Фабиан услышал голос Отто — странный, сдавленный, пресекающийся. Почувствовал, как того передернуло, как он напрягся. Снова устремил взгляд на дорогу.

Прямо ему в глаза бил приближающийся свет фар. Крупные, расположенные высоко ослепляющие фары двигались им в лоб по встречке — по их полосе.

— Грузовик! — прокричал он. — Черт!

Он перебросил ногу на педаль тормоза, понимая, что это лишено смысла — слишком поздно. В мерцании желтых фонарей увидел две последние цифры номера: 75. Париж, подумал он.

А потом он вдруг оказался над «гольфом», посмотрел вниз. Сквозь открытый люк он видел Отто, Чарльза и Генри. Они дергались, как тряпичные куклы. Он смотрел как зачарованный, наблюдал все словно в замедленной съемке. Потом увидел, как «гольф» начал сминаться, ударившись о передок грузовика, и понял, что это и не грузовик вовсе, а легковая машина — «ситроен», одна из больших старых моделей, внушительная, высоко поднятая над землей.

Сначала смялся капот, потом пошла крыша, затем лобовое стекло словно превратилось в перья — в сотни тысяч перьев, которые запорхали вокруг. Что-то теперь летало в воздухе, какие-то формы, большие и малые. Задние двери «ситроена» открылись — одна внутрь, другая наружу, а сам «ситроен», казалось, развернулся. На заднем сиденье лежали упаковки, которые начали медленно взмывать вверх. Они ударялись о крышу, раскрывались, вылетали маленькие человечки — белые, коричневые, черные. Все пушистые, с раскинутыми руками, они вращались в воздухе в подобии странного ритуального танца. «Плюшевые мишки», — понял он, глядя, как они падают, подпрыгивают, снова падают.

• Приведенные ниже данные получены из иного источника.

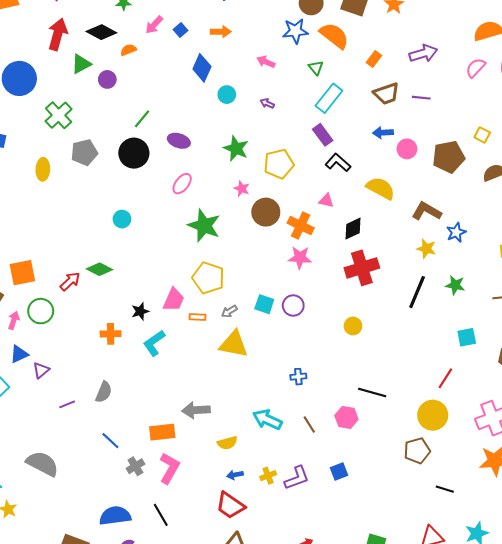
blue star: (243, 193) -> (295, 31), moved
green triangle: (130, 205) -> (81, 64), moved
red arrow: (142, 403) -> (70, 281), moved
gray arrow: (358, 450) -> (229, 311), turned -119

В воздухе пахнуло бензином — чудовищно резкий запах. Все на секунду подернулось дымкой, словно снизу подсунули матовое стекло. Потом раздался странный глухой хлопок, как если бы взорвалась покрышка, а вслед за этим долетел обжигающий жар. Первыми занялись огнем плюшевые мишки, потом стала отслаиваться краска на машинах.

Фабиан завибрировал от жары, его пробрала непреодолимая дрожь. Он попытался пошевелиться, но не смог. Все теперь подернулось дымкой, которая надвигалась, смыкалась вокруг него.